Allora? Allora dobbiamo attingere a una, magari disperata, volontà di dare un senso al nostro agire. La più perfetta consapevolezza dei suoi limiti non può esonerarci dal dovere di trarre in salvo chi sta annegando, di nutrire l’affamato, di vestire chi è nudo. Possiamo riconoscere con il più spietato realismo la nostra impotenza ad affrontare le questioni di frontiera che ho prima citato, ciò non consente di voltarci dall’altra parte di fronte al massacro di donne e bambini. Se lo facciamo, è la nostra vita che perde senso. Se lo facciamo, vuol dire che siamo pronti a tutto, anche a subire qualsiasi regime. Possiamo, anzi: dobbiamo, rappresentarci con realismo tutte le difficoltà e contraddizioni, ma, prima di tutto e a prescindere da tutto, dobbiamo aiutare chi sulla nostra strada troviamo a terra massacrato o annega nel nostro mare. O il male finirà con l’apparirci la norma e, alla lunga, la nostra anima sarà perduta, pronta a obbedire a chi il male lo fa.
Può anche darsi che la nostra azione appaia insignificante rispetto alle cause e agli effetti della crisi globale, e questa dobbiamo certo sforzarci di comprendere e affrontare, guai tuttavia se questa coscienza serve a mascherare colpevoli negligenze e indecente egoismo.
Ora non sta manifestandosi soltanto una generale crescente assuefazione alla strage degli innocenti. La nostra politica non si volta soltanto dall’altra parte. Essa è chiaramente indirizzata a ostacolare ogni forma di aiuto, a renderlo, fosse possibile, impossibile.

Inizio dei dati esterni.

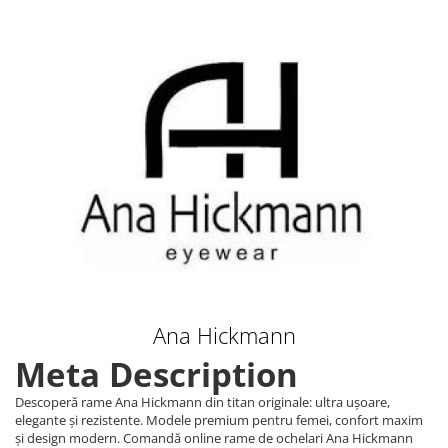
Lentile Subtiate
Patrati
Lentile 1.60
Cat Eye
Lentile 1.67
Butterfly
Lentile 1.70
Supradimensionati
Lentile 1.74
Browline
Lentile 1.76 AS
Dreptunghiulari
Lentile Heliomate ( Fotocromatice
Ovali
)
Polygonal
Lentile De Soare cu Dioptrii sau
Trapez
Fara
Material
Lentile cu Antireflex
Plastic + Acetat
Lentile Bifocale
Metal
Lentile Prismatice ( Pentru
Ana Hickmann
Titan
Strabism )
Silicon
Meta Description
Lentile destinate Conducatorilor
Lemn
Auto
Descoperă rame Ana Hickmann din titan originale: ultra ușoare,
Aur
elegante și rezistente. Modele premium pentru femei, confort maxim
ESSILOR Stellest
Acetat / Carbon
și design modern. Comandă online rame de ochelari Ana Hickmann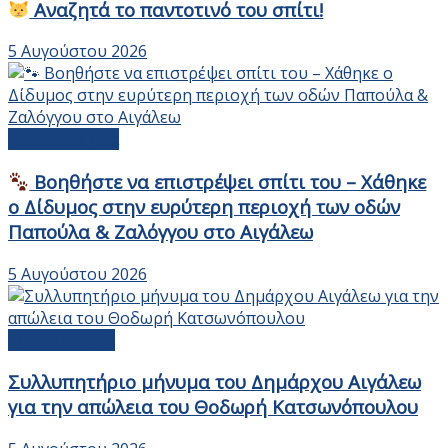
Αναζητά το παντοτινό του σπίτι!
5 Αυγούστου 2026
Αδέσποτα Ζώα
Βοηθήστε να επιστρέψει σπίτι του – Χάθηκε
ο Δίδυμος στην ευρύτερη περιοχή των οδών
Παπούλα & Ζαλόγγου στο Αιγάλεω
5 Αυγούστου 2026
Ανακοινώσεις
Συλλυπητήριο μήνυμα του Δημάρχου Αιγάλεω
για την απώλεια του Θοδωρή Κατσωνόπουλου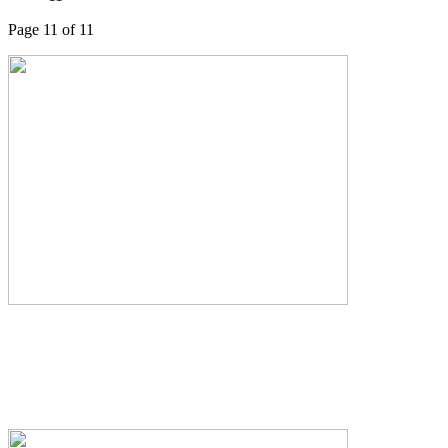
Page 11 of 11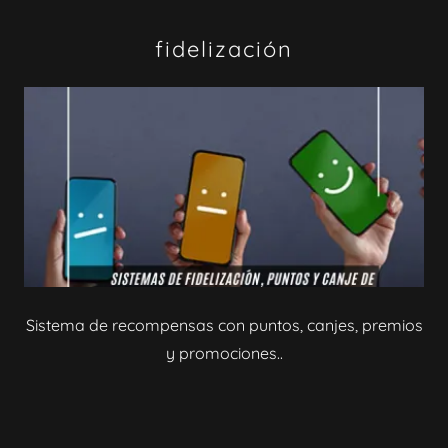
fidelización
Sistema de recompensas con puntos, canjes, premios
y promociones..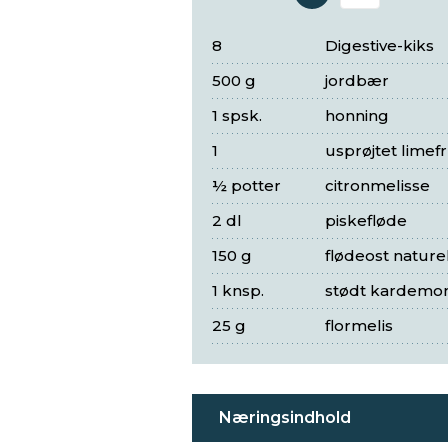
Antal 
8
Digestive-kiks
500 g
jordbær
1 spsk.
honning
1
usprøjtet limef
½ potter
citronmelisse
2 dl
piskefløde
150 g
flødeost nature
1 knsp.
stødt kardem
25 g
flormelis
Næringsindhold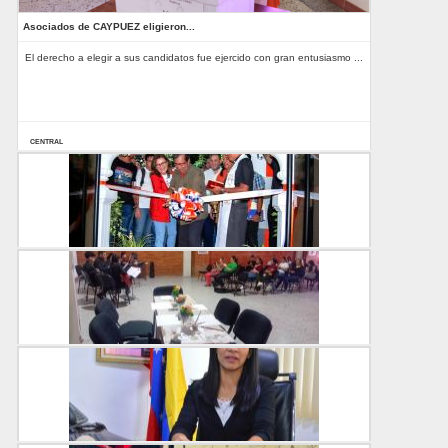
Asociados de CAYPUEZ eligieron...
El derecho a elegir a sus candidatos fue ejercido con gran entusiasmo ...
CENTRAL
13-06-2025
Unellez inaugura moderno comedor universitario pa...
CENTRAL
20-05-2025
Disiserbi agasajó a las madres de la Biblioteca ...
CENTRAL
15-05-2025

Poiché non siamo in grado di accogliere – o non lo vogliamo – non solo lasciamo che i barconi affondino o paghiamo perché chi fugge da guerre e miserie venga torturato in lager sull’altra sponda, lontano dai nostri occhi, ma scegliamo politicamente di rendere il più possibile impervia l’opera di chi si ostina a credere che prima di tutto una vita umana vada salvata. Il messaggio è chiaro: non cercate di raggiungerci, in mare non troverete che guardie libiche e chi vi deruba per lasciarvi su barconi alla deriva. Più comodo per tutti che crepiate a casa vostra.
Una volta, all’inizio di questa tragedia, vi era ancora dell’antica ipocrisia. Le lacrime della Merkel, ricordate? Ipocrisia vuol dire anche coprire la propria vergogna, e perciò in qualche modo avvertirla. Quando si sente vergogna è possibile ancora cambiar mente.
Se anche l’ipocrisia viene meno e non si avverte vergogna nell’affermare che la propria politica consiste nel non volere che si dia aiuto a chi annega, un salto davvero mortale è compiuto. E temo l’Europa lo stia compiendo. Più che di secolarizzazione dovremmo forse parlare di radicale scristianizzazione. L’Annuncio del Natale è quello delle parabole del Samaritano o del Figliol prodigo. Vi è, in qualche deserto, chi le ricorda ancora? Nelle nostre metropoli il loro senso è stato sradicato. Un lungo processo storico-culturale è giunto al suo compimento: dalla “morte di Dio” al profondo silenzio in cui su questa terra sembra inabissarsi la parola, il Verbo, di Gesù.